This GitHub repository contains the code for the implementation and evaluation of the Heterogeneous Graph Transformer (HGT) architecture proposed in the master thesis titled "Improving Heterogeneous Graph Transformer Architecture for Processing Heterogeneous Graphs".

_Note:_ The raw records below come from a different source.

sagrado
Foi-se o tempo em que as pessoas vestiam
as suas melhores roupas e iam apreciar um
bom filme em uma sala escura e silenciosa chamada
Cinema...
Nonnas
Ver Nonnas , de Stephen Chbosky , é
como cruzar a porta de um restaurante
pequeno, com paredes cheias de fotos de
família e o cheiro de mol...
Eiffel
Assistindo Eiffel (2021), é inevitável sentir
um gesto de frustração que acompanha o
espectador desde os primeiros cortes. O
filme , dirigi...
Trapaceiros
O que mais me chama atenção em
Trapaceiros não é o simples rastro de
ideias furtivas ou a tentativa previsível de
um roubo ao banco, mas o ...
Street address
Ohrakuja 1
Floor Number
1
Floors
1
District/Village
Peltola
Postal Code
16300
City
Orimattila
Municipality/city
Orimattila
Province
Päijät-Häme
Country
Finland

$ pip install -r requirements.txt
Preprocessed ACM can be found in: https://pan.baidu.com/s/1V2iOikRqHPtVvaANdkzROw key:50k2 or https://github.com/Jhy1993/HAN/tree/master/data/acm
Preprocessed DBLP can be found in: https://pan.baidu.com/s/1Qr2e97MofXsBhUvQqgJqDg key:6b3h or https://github.com/Jhy1993/HAN/tree/master/data/DBLP_four_area
Preprocessed IMDB can be found in: https://pan.baidu.com/s/199LoAr5WmL3wgx66j-qwaw key: qkec or https://raw.githubusercontent.com/Jhy1993/HAN/master/data/imdb/movie_metadata.csv
The HGT architecture is implemented using the code provided by the authors in their official paper https://arxiv.org/pdf/2003.01332.pdf The most important files in this projects are as follow:
-
Model
- model_base.iypnb --> Simple HGT implementation
- model_com_embedding.ipynb --> HGT with integration of community embedding as trainable vector
-
Data
- data.ipynb --> Datasets download and graph building
- ogb-3.ipynb --> ogb dataset download and graph building
-
Experiments
- train_ComEmb.ipynb --> Model training with comuunities embeddings
- train_Optuna_FastRP.ipynb --> Model training and tuning FastRP hyperparameters via Optuna
- train_base.ipynb --> Base Model training
- train_base_optuna.ipynb --> Model training and tuning HGT hyperparameters via Optuna
-
Features Engineering
- communities.ipynb --> Add Features from communities
- node_embedding.ipynb --> Add features from node embedding
- utils.ipynb --> Add fetaures from properties and stucture of graph
-
FastRP
- fastRP_impl.ipynb --> Implementaion of FastRP algorithm